Sodium does not taste salty, and chlorine does not taste salty.

Would you agree with that?
hippyjoe1955 · 61-69, M
@newjaninev2 So you don't have a clue. Hmmmm. Nice religion you got there. Pity if you should open your eyes and discover it is a mind control cult.
Pherick · 41-45, M
@hippyjoe1955 LoL, holy shit you are dense.

🤣
hippyjoe1955 · 61-69, M
@Pherick Obviously not as dense as you. Since the nutbar from NZ can't answer maybe you can. How did the mammalian birth process evolve?
newjaninev2 · 56-60, F
@hippyjoe1955 You still confounding ‘can’t’ and ‘won’t’

Run rabbit run
hippyjoe1955 · 61-69, M
@newjaninev2 So you can't but call it won't. The reason you won't is because you don't have a clue how it could be. Evolution has no answers and so you pretend yours is an act of will. It is an act of willful ignorance on your part. Too Funny!!!!!
Pherick · 41-45, M
@hippyjoe1955 Oh I cant do it as well as @newjaninev2 and it doesn't matter. No matter what I posted, you would claim its junk science or a junk source and move your goalposts ONCE again.

Why dont you try answering her original question.

Go on, dont be scared.
JohnOinger · 41-45, M
@Pherick 😂
hippyjoe1955 · 61-69, M
@Pherick I asked her this question months and months ago. She just dodges. I was hoping your great intellect would elucidate me. I guess I was wrong. You don't have a great intellect at all. You are just a brainless cult member like the nutbar from NZ. Oh well. I guess my theory holds a lot more water than your nonsense. Have a nice flame out.
newjaninev2 · 56-60, F
@hippyjoe1955 and still you run.
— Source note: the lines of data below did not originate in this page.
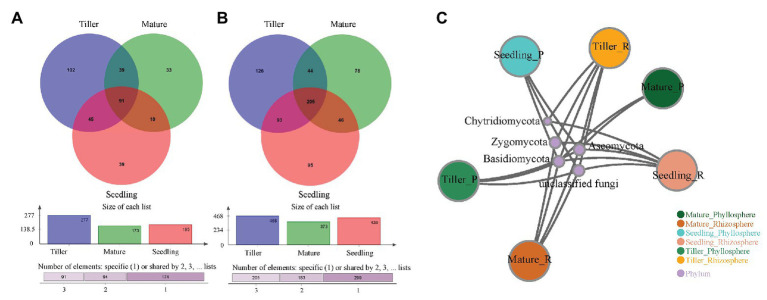
Venn diagram for phyllosphere (A) and rhizosphere (B) fungal communities and the network analysis on phylum level (C) among plant development processes. Numbers indicated shared unique operational taxonomic units (OTUs) at 0.03 dissimilarity distances after removing singletons involved.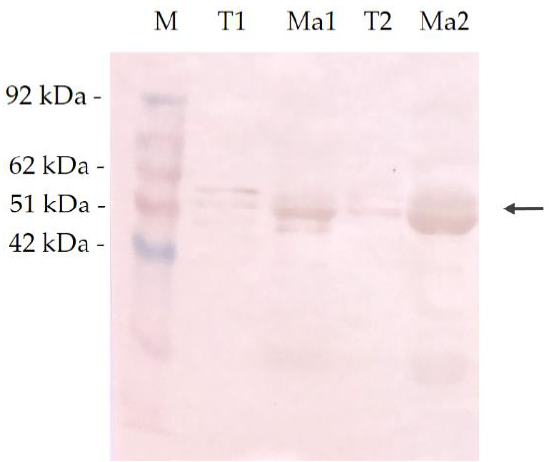
Figure 5 . Positive cross - reactivity of MAb 6C1, testis, mammary gland tumors and canines . Western Figure 5. Positive cross-reactivity of MAb 6C1, testis, mammary gland tumors and canines. Western blot analysis of testicular and CMT cells with human anti-MAGE Mab 6C1. Black arrows indicate the blot analysis of testicular and CMT cells with human anti - MAGE Mab 6C1 . Black arrows indicate the positive cross-reactivity at approximately 42–62 kDa; M—protein marker (kDa); T1; T2—protein of testicular samples; Ma1; Ma2—protein of IHC positive malignant CMT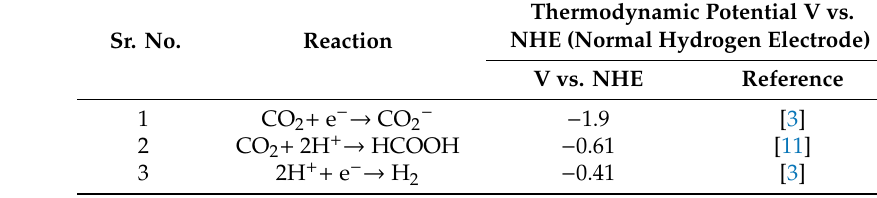
Table 2. Thermodynamic potential of CO 2 into di ff erent products.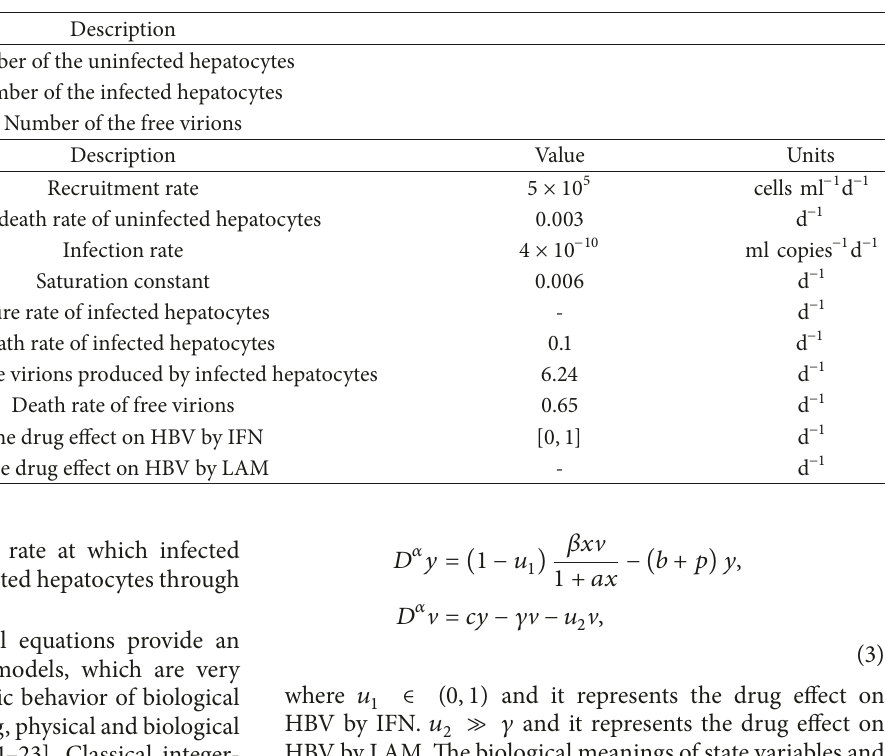
Table 1: The biological meanings for state variables and parameters for system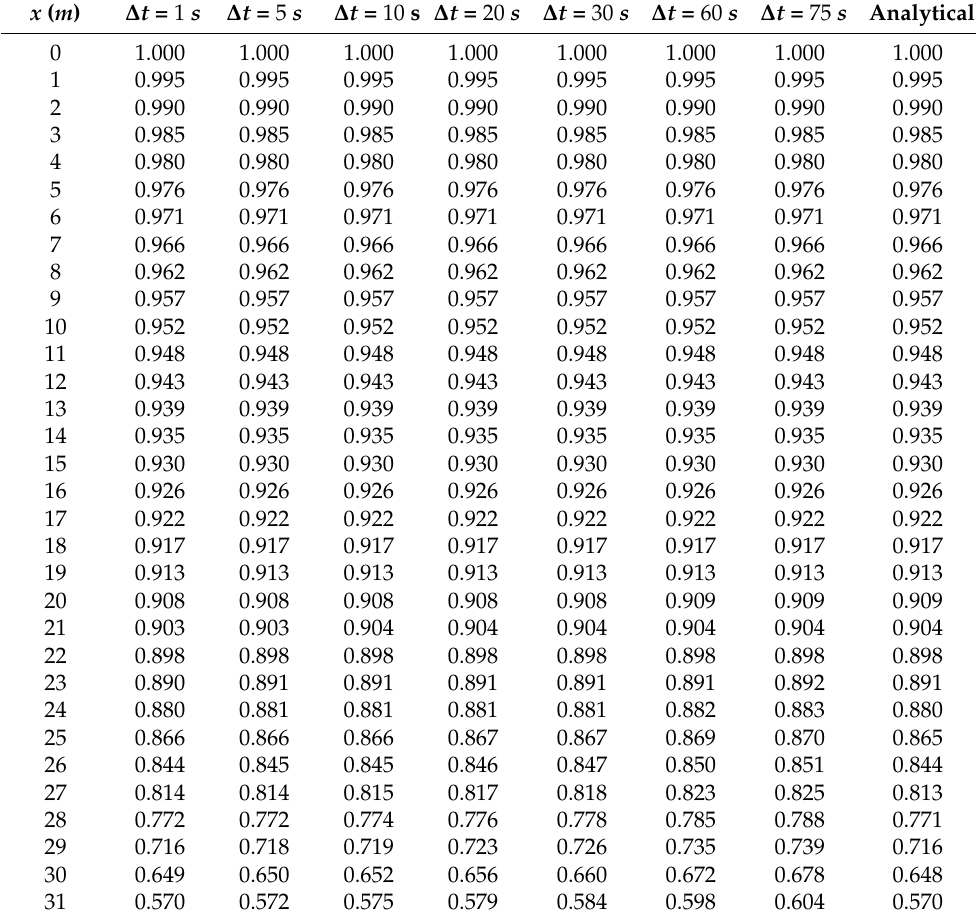
Table 4. Comparison of the analytical solution with the numerical results of the ERK4-NCCD scheme for different time steps ∆ t and ∝ = 0.005 m − 1 at t = 3000 s.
Your fear is obvious to all.

What a time-waster!

Your creationist credo is a joke.
Pherick · 41-45, M
@hippyjoe1955 Mmm shockingly you didnt answer her question.

I never claimed to have a great intellect, I just claimed to not be a lying piece of shit like you are.

I try to be intellectually honest, you dont know the meaning of the word honest.

Your constant evasions bore me, answer a question or just shut up finally.